White House Press Secretary Robert Gibbs acknowledged on Wednesday that progressive voters' disinterest and unhappiness was threatening what traditionally should be a blowout Senate election victory for Democrats in Massachusetts.
Briefing reporters in his office, Gibbs said he did not know "why some segment of political observers don't seem to be as motivated" going into the special election between Democratic Attorney General Martha Coakley and Republican State Senator Scott Brown.
"There is a lot at stake," Gibbs stressed. "There is a lot at stake in the election for Massachusetts. There is a lot at stakes... as to whether or not we are going to go forward with ideas for economic recovery, creating a new foundation or are we going to go back to some of the policies that caused this type of economic devastation to take place."

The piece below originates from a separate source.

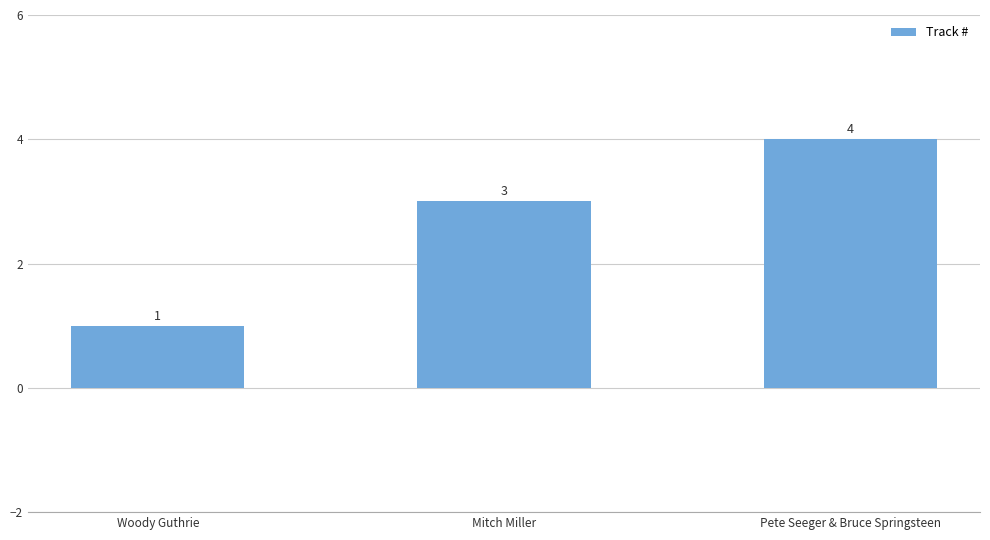

What position from the left is Woody Guthrie?

1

Asked if that was an admission from the White House that the Democratic Party was having trouble rallying its base, Gibbs replied: "That was the premise of [the] question and I didn't dispute the premise."
Coakley, currently, is clinging to a very narrow lead according to several public opinion polls. And with the vote scheduled for Tuesday, outside groups and campaign committees have been forced to pour in a significant amount of financial resources behind her campaign.
And yet, even with the seat of a 60th caucusing Democratic Senator at stake, the White House is not prepping to offer much help. Gibbs re-affirmed, on Wednesday, that there are no plans currently for President Obama to travel to Massachusetts to campaign on Coakley's behalf.
Asked whether the administration has plans to get health care reform passed before the next senator is seated -- should Brown actually win -- Gibbs replied: "Not that I'm aware of."